— Quoted passage —
----------

Finally, we need to choose an algorithm for Bayesian posterior inference. As our model is comparatively small, Hamiltonian Monte Carlo (HMC) is a suitable choice. In fact, HMC is generally considered the gold standard algorithm for Bayesian Machine Learning. Unfortunately, it becomes quite inefficient in high dimensions.

Nevertheless, we now use HMC via Turing and collect the resulting draws from the MCMC posterior:

using Random

Random.seed!(54321)
N = 5000
ch = sample(TuringModel(likelihood_conditional, weight_prior, sigma_prior, X , y), HMC(0.025, 4), N);


weights = Array(MCMCChains.group(ch, :weights).value) #get posterior MCMC samples for network weights
sigmas = Array(MCMCChains.group(ch, :sigma).value); #get posterior MCMC samples for standard deviation
Sampling: 100%|█████████████████████████████████████████| Time: 0:00:05

From here, we can visualize the full posterior predictive distribution, \[ p\left(y^* \mid X^*, X, y\right)=\prod_{i=1}^{N^*} \mathcal{N}\left(y_i^* \mid f_W\left(X_i^*\right), \sigma^2\right) \cdot p(W, \sigma \mid X, y) d W d \sigma \] This is done in a similar fashion as for the prior predictive distribution (star-variables denote new inputs outside the training set). The only difference is that we now use the samples from the MCMC posterior distribution.

Random.seed!(54321)

----------

— Task goal —
Transcribe the part of the passage on Bayesian posterior sampling between "Finally, we need" and "in high dimensions.", inclusive.

Saved entries:
----------

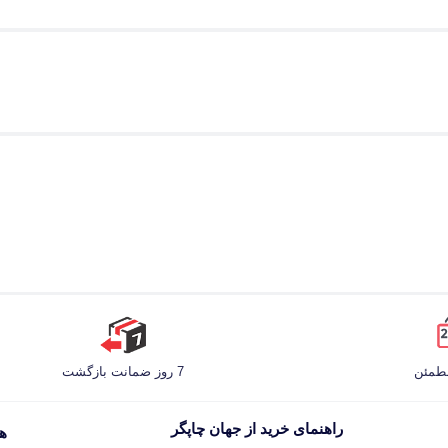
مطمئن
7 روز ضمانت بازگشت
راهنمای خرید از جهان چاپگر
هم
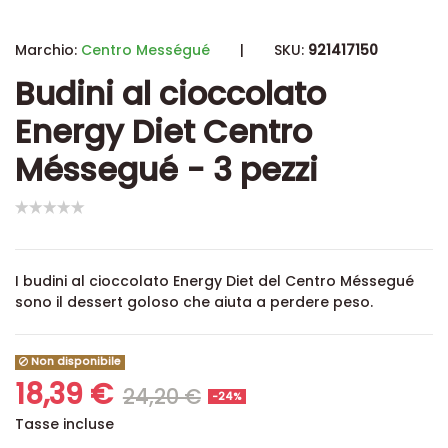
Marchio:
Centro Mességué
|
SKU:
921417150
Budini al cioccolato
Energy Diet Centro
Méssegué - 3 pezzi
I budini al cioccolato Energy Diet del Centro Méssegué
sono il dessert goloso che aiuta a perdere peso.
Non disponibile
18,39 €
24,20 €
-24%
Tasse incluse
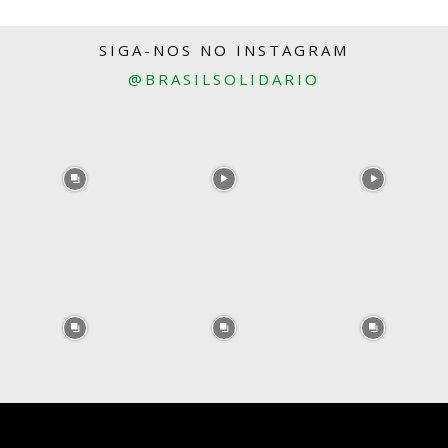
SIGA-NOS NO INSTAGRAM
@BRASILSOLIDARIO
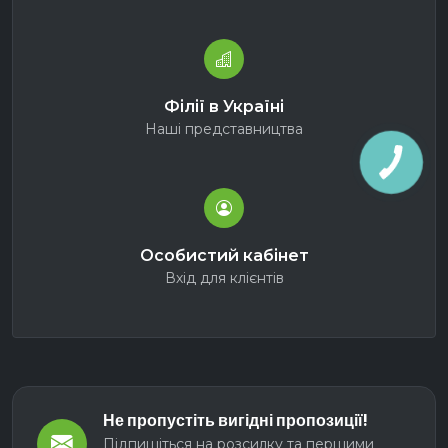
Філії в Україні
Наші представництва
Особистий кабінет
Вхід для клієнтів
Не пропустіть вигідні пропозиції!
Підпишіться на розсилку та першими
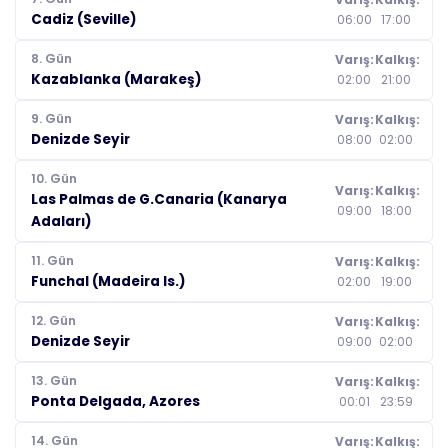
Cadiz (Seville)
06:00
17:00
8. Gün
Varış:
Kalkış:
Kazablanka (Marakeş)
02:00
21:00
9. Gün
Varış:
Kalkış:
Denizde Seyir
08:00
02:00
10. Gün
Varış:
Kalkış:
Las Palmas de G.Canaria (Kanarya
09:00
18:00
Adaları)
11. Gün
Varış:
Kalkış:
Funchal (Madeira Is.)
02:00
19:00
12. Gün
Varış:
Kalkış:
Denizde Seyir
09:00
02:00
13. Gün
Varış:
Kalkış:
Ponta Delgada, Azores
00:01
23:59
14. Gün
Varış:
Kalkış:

----------

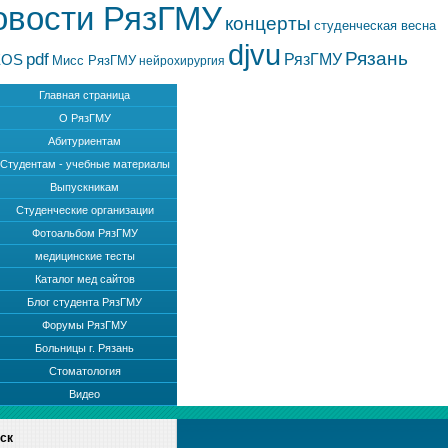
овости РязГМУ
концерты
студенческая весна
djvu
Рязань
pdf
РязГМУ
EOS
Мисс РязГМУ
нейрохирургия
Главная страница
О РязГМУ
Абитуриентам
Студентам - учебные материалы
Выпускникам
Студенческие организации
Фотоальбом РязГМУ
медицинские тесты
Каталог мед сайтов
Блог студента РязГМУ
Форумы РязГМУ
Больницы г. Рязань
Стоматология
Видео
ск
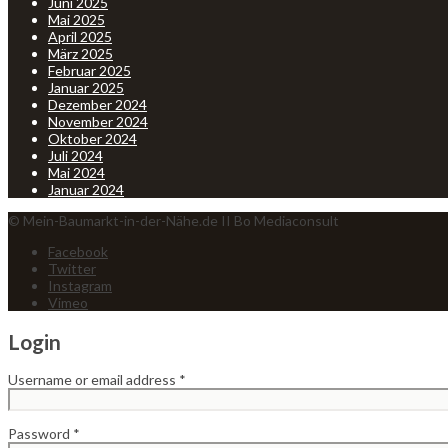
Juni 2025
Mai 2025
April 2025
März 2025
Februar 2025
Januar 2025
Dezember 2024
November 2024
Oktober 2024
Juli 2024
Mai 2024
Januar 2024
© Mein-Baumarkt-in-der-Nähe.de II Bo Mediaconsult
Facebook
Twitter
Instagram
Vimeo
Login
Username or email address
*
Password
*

----------

— Your response —
Finally, we need to choose an algorithm for Bayesian posterior inference. As our model is comparatively small, Hamiltonian Monte Carlo (HMC) is a suitable choice. In fact, HMC is generally considered the gold standard algorithm for Bayesian Machine Learning. Unfortunately, it becomes quite inefficient in high dimensions.